Le principal risque, pointé du doigt par tous les analystes, réside dans le vide du pouvoir. La question cruciale est la suivante : les forces armées irakiennes, entraînées depuis des années par la coalition, sont-elles réellement prêtes à prendre le contrôle total du pont ? L’histoire récente montre que leurs capacités sont, au mieux, inégales. Ce vide pourrait être exploité par deux acteurs :
- Les restes de l’État islamique pourraient y voir une opportunité de se regrouper et de revenir au combat.
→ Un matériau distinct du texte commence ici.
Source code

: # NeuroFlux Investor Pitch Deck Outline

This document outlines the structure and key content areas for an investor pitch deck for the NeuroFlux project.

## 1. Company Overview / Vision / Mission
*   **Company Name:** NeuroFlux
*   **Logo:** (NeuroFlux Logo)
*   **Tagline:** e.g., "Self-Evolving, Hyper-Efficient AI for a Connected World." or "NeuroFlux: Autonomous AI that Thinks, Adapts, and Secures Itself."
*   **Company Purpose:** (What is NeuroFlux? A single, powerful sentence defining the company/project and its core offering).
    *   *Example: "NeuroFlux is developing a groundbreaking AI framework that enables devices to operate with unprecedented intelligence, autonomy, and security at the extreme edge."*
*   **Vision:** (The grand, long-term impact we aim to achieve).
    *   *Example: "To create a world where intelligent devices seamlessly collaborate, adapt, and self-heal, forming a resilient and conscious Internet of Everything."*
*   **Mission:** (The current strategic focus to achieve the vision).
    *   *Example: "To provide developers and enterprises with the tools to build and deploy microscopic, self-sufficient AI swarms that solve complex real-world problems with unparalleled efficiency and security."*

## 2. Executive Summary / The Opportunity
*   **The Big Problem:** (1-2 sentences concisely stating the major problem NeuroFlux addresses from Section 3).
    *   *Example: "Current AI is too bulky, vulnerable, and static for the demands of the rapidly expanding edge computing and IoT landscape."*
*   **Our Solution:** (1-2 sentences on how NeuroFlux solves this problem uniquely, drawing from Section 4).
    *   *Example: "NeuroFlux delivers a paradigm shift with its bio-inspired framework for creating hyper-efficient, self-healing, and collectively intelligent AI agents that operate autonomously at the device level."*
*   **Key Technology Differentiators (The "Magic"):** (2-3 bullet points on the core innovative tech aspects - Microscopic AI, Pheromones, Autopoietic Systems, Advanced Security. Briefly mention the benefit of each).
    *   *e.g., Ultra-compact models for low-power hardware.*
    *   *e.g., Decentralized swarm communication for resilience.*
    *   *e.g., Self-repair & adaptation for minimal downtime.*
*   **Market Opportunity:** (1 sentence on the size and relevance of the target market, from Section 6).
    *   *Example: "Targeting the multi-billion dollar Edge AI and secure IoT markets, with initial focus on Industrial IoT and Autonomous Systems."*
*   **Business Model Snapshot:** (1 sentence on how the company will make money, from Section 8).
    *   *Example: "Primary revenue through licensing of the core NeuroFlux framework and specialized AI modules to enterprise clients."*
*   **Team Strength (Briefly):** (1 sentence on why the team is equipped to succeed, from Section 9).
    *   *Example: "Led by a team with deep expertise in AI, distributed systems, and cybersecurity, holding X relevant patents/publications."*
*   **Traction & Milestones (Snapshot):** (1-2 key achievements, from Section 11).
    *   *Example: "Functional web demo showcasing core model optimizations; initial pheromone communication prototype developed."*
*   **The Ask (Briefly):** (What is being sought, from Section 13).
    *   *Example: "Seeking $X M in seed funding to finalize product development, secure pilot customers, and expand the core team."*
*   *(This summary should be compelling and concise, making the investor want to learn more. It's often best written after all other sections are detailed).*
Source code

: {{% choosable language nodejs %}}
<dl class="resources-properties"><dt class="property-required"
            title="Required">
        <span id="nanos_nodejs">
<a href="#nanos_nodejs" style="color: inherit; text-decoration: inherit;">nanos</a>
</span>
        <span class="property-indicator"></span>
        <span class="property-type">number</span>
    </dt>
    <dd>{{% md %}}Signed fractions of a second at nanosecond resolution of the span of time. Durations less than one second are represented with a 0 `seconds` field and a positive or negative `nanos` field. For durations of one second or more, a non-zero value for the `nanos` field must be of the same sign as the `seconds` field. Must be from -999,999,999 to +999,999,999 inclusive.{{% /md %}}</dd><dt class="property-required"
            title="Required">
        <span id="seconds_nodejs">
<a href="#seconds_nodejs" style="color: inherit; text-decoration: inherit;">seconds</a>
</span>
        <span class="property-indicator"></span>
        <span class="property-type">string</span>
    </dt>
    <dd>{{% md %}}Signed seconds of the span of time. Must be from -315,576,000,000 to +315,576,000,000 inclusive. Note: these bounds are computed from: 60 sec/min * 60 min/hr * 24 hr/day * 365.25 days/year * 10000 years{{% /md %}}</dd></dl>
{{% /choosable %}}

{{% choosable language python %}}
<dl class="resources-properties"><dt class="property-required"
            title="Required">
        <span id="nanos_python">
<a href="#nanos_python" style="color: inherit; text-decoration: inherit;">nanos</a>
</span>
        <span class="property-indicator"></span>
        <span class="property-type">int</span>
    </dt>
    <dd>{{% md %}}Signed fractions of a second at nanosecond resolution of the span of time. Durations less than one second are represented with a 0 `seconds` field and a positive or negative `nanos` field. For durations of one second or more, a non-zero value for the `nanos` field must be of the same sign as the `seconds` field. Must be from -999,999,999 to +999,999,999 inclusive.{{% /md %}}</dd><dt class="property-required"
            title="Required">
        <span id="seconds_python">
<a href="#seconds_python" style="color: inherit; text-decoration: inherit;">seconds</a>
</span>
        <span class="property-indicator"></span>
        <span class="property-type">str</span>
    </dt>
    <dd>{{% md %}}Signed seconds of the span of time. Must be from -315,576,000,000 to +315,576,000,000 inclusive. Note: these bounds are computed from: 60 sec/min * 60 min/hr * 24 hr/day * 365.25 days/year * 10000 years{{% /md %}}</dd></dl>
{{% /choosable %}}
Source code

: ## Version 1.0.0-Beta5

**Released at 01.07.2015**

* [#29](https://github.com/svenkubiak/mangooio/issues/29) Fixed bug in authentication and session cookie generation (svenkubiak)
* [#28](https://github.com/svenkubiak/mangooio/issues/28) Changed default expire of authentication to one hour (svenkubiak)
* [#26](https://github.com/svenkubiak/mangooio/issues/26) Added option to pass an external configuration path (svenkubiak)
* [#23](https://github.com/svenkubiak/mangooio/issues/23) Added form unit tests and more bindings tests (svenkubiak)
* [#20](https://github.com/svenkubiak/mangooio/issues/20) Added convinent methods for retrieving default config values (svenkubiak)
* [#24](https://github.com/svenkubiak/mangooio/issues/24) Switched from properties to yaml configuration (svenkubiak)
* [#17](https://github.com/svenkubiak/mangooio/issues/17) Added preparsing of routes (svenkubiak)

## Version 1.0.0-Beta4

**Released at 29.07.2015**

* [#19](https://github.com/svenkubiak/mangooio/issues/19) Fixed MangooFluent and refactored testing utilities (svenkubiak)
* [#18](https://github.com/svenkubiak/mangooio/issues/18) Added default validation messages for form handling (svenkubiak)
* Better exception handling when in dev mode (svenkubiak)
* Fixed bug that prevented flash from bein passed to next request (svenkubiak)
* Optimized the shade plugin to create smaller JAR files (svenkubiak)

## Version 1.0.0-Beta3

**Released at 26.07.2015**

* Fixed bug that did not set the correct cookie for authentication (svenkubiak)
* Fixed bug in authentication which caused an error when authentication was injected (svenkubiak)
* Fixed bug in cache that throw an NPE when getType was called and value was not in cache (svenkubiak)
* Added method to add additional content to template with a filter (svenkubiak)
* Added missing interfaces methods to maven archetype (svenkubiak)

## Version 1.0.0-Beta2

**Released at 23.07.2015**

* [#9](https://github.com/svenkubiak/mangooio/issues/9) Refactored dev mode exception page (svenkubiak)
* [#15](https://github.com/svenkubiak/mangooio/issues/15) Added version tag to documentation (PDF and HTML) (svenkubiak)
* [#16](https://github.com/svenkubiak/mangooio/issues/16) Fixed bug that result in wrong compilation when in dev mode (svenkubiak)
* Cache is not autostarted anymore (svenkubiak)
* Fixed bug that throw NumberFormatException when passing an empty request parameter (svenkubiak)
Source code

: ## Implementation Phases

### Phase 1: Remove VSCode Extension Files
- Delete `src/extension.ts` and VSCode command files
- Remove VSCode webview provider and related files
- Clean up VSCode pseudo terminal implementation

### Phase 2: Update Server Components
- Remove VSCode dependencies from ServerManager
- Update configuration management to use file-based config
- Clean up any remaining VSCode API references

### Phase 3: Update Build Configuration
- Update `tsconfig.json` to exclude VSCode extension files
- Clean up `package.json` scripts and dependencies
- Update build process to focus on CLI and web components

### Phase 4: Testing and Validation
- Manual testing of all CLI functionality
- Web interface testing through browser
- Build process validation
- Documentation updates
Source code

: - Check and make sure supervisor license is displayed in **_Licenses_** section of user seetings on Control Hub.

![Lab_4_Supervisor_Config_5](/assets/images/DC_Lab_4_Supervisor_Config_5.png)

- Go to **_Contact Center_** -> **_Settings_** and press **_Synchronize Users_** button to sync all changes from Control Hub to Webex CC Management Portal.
- Les milices pro-iraniennes, qui constituent l’option la plus probable, consolideront leur pouvoir et leur influence au sein même de l’appareil d’État irakien.
Dans ce dernier scénario, l'Irak passerait d'un échiquier multijoueur à un échiquier presque entièrement dominé par les intérêts de Téhéran. Fait important : si la présence militaire en Irak , les opérations en Syrie voisine se poursuivront jusqu'en septembre 2026. Cette différence de stratégie souligne que la décision concernant l'Irak répond à des dynamiques politiques spécifiques et à des pressions locales, et non à une prétendue victoire régionale contre le terrorisme. En Syrie, où le gouvernement de Bachar el-Assad est un partenaire de l'Iran et de la Russie, les États-Unis tiennent bon. En Irak, où l'équilibre est plus fragile et la pression anti-américaine bien plus forte, ils semblent avoir décidé qu'il était temps de frapper. [LIEN INTERNE]
En fin de compte, l'annonce du retrait américain clôt un chapitre long, sanglant et coûteux. Pour Washington, c'est une façon de tourner la page sur l'une de ses guerres les plus controversées et les plus frustrantes. Pour les Irakiens ordinaires, en revanche, l'avenir reste flou. Après des décennies d'invasions, d'occupations et de guerres civiles, les citoyens ordinaires n'espèrent qu'un peu de paix, la possibilité d'un travail décent et d'une vie normale. Seul l'avenir nous dira si ce retrait leur apportera le répit tant attendu ou ouvrira simplement la voie à un nouveau type de conflit.